CHARDON, Ohio - Five years after a gunman opened fire inside Chardon High School, killing three students and paralyzing another, a group of Chardon educators are coming together to help students and staff stay safe in their own schools.
"It's important to keep this out in the forefront, so we don't become numb to school shootings," said Frank Hall, the former football coach at Chardon High School who is credited with saving many students' lives when gunfire erupted five years ago.
"If it can happen in Chardon, it can literally happen in any community," said Doug Snyder, the school's athletic director who spent 14 minutes on the phone with a 911 dispatcher in the immediate aftermath of the shooting.
Teaching school safety
Hall, Snyder and others from the community are hosting a school safety seminar on Monday in Mentor as part of the Coach Hall Foundation, a non-profit organization focused protecting children in schools. The seminar will focus on preparedness and vigilance.

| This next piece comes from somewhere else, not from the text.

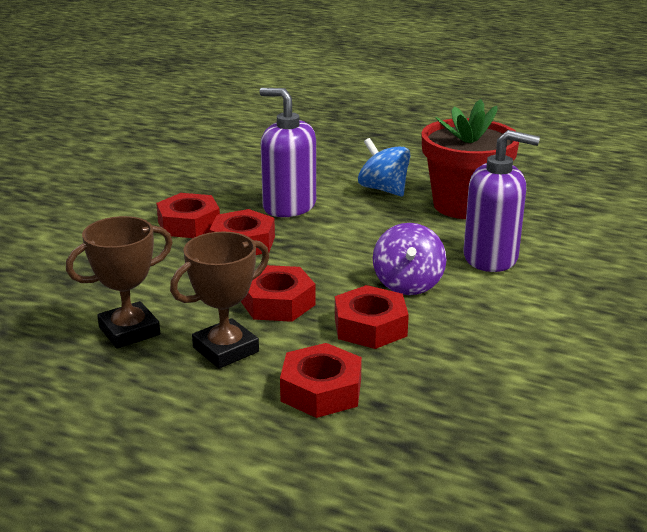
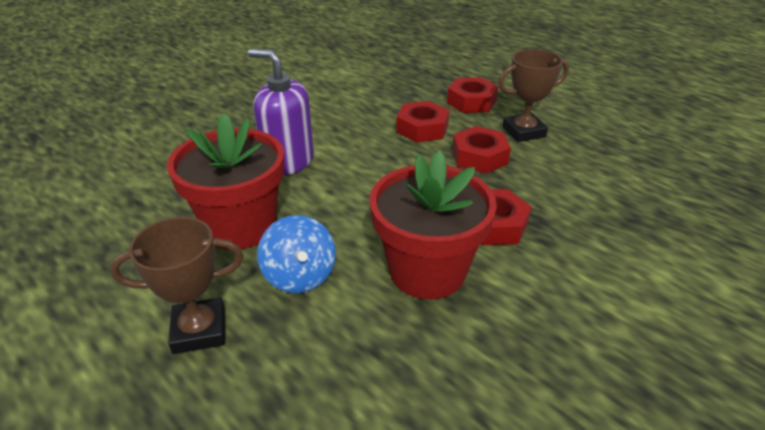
camera: 160 degrees left, 10 degrees up
(129, 331) = (593, 156): brown trophy -> brown trophy (199, 330)
(189, 224) = (550, 267): red nut -> none
(289, 206) = (427, 271): purple soap dispenser -> red flower pot
(408, 284) = (373, 152): purple spinning top -> none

"An active shooter drill has to become part of the mentality in schools today," added Hall.
More than 100 school administrators, teachers and police are expected to be in attendance. A parent from Sandy Hook elementary school in Connecticut will also attend, as will representatives from Virginia Tech University. Both schools experienced their own gruesome shootings.
"Just like Danny, Russell and Demetrius, we're going to keep them alive," said Hall. "We're going to keep them alive and let them know that they're not going to die in vain."
Five years ago
It was February 27, 2012, when TJ Lane opened fire inside Chardon High School's cafeteria, killing fellow students Danny Parmertor, Russell King and Demetrius Hewlin. Three other students were injured. Hall was inside the cafeteria at the time.
"Demetrius, Russell and Danny, they'll always be a part of me," said Hall. "It was just tough to let them down that day."
Hall has since left Chardon to coach at Lakeside High School in Ashtabula. He still carries a cumbersome amount of guilt, angry at himself for not being able to save the three students.
Andy Fetchnik, the principal at the time, feels the same.
"I wish I could have done more," said Fetchnik, who is now the principal at Mentor High School.
Two years prior to the Chardon shooting, the school held its own active shooter drill. Hall, Fetchnik and Snyder said they believe the drill was key in saving lives the day of the shooting.